Editor's Note: Right and wrong

From ''The Brady Bunch'' to ''The Ring,'' Jess Cagle shares what movie mistakes irk him

When James Cameron released Titanic in 3-D, the movie had a new sky. At the end of the original 1997 film, when Kate Winslet gazes up at the stars while floating in the ocean after the ship (unnecessary spoiler alert!) sinks, she’s looking at the wrong set of stars — stars that would not have been visible in the North Atlantic night sky of April 15, 1912. Told of the mistake by an astrophysicist, Cameron corrected the constellations for the new 3-D version. So, last week on EW.com, we asked you which movie mistakes bug you most.

The post received nearly a thousand comments. Several readers from the Bay Area, for example, said it drives them crazy that every time a car goes anywhere in San Francisco in the movies, it apparently gets there by crossing the Golden Gate Bridge. I share your pain. Whenever The Ring comes on TV, I wonder why the woman who tosses her psycho daughter down a well would be wearing what looks like a Victorian riding outfit — in the 1970s! And I grew up obsessing over a particularly brazen TV blunder: The exterior and interior of the Brady Bunch house do not match. At all. Not one bit. In case you never noticed: The interior set depicts a soaring two-story home with the second story over the structure’s right side; the outside is a low-slung split-level with a second story over the left side. (In fact, the second-floor window was fake.) How could they let this happen?
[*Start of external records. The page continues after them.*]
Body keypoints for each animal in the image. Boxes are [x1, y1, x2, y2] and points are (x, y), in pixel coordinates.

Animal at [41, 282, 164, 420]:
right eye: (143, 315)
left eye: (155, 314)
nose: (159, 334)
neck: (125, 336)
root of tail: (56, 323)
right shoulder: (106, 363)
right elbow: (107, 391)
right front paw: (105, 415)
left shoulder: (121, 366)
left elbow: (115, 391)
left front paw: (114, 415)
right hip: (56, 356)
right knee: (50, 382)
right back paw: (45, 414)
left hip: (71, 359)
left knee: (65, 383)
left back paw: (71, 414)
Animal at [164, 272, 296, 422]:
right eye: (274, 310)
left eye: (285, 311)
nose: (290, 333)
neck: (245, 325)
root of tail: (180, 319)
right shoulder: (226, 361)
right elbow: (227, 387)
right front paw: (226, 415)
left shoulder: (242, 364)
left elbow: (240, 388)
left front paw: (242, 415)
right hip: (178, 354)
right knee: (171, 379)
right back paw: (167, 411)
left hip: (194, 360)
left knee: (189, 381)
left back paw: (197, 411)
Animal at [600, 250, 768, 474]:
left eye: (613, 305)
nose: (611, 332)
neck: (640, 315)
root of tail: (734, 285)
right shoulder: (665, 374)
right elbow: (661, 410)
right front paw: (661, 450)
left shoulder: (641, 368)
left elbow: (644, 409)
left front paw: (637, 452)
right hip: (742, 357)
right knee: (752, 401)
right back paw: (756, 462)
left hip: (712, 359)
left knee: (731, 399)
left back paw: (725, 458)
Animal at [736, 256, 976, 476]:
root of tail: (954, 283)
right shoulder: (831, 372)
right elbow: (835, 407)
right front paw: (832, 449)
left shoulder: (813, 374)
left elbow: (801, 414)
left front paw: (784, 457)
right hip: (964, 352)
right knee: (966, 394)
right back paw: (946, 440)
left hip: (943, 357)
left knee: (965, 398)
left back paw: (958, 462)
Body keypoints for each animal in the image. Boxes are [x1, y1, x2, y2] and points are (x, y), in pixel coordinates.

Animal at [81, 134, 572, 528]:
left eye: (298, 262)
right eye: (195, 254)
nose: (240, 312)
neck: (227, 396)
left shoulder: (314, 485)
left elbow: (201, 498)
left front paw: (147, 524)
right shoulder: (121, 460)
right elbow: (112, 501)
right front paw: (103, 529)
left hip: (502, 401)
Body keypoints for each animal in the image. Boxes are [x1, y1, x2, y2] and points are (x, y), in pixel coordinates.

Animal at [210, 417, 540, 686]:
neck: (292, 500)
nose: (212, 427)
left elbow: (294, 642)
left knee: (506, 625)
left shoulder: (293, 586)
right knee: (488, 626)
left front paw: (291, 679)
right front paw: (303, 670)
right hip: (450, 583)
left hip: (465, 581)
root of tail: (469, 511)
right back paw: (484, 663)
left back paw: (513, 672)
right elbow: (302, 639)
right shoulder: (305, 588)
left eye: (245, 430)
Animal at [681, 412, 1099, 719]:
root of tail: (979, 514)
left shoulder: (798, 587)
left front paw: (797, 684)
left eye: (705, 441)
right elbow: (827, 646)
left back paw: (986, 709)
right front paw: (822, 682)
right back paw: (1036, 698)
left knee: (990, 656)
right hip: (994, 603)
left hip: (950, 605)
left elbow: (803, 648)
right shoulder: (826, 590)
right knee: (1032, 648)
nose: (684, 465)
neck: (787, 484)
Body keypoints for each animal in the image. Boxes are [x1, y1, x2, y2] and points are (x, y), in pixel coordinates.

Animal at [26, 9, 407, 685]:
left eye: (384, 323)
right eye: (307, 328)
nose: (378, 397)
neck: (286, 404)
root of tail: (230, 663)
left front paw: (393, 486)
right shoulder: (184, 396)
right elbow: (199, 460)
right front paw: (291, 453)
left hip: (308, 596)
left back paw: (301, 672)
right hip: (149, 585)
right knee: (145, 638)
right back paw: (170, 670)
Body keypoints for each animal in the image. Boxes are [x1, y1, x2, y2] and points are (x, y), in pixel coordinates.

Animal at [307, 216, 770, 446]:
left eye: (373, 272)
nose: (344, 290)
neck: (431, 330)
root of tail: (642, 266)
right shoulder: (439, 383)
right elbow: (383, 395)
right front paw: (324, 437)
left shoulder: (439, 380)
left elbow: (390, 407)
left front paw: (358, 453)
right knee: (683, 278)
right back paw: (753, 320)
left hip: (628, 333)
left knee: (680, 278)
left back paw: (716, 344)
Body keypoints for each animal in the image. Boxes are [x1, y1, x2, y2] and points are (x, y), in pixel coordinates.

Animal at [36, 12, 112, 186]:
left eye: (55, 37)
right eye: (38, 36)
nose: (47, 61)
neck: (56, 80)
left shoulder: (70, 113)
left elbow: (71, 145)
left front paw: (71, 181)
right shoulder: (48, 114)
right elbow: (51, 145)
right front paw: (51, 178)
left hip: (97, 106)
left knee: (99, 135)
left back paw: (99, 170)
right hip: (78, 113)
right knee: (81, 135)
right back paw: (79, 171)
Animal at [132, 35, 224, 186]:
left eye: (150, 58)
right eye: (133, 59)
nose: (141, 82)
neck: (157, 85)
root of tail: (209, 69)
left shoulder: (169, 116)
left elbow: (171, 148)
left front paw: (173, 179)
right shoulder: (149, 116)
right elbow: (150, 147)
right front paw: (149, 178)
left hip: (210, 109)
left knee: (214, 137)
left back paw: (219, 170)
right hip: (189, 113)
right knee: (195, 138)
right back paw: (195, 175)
Sherwood Schwartz once explained to the Los Angeles Times that the San Fernando Valley house used for the exterior shots was chosen because ”we didn’t want it to be too affluent, we didn’t want it to be too blue-collar. We wanted it to look like it would fit a place an architect would live.” In other words, the exterior struck the right emotional note for audiences, and logic be damned. I can live with that. In fact, audiences will forgive almost any lapse in logic if the story does its primary job well — and that is to move us, scare us, tickle us, and give us characters worth knowing. The Brady house made no sense, but I still wanted to live there. And while it may not be necessary to cross the Golden Gate Bridge to get to the San Francisco airport (unless you’re coming from Sausalito), it makes for a nice aerial shot loaded with symbolism. The best purveyors of pop culture know that poetic truth trumps literal truth every time. Stanley Kubrick said that ”a film is — or should be — more like music than like fiction. It should be a progression of moods and feelings.” And that’s why, when you watch The Ring, just know that the actress’ weird Victorian dress is a lot scarier than most 1970s fashion, like, say, the macramé poncho. It may not be right, but it’s still the right choice.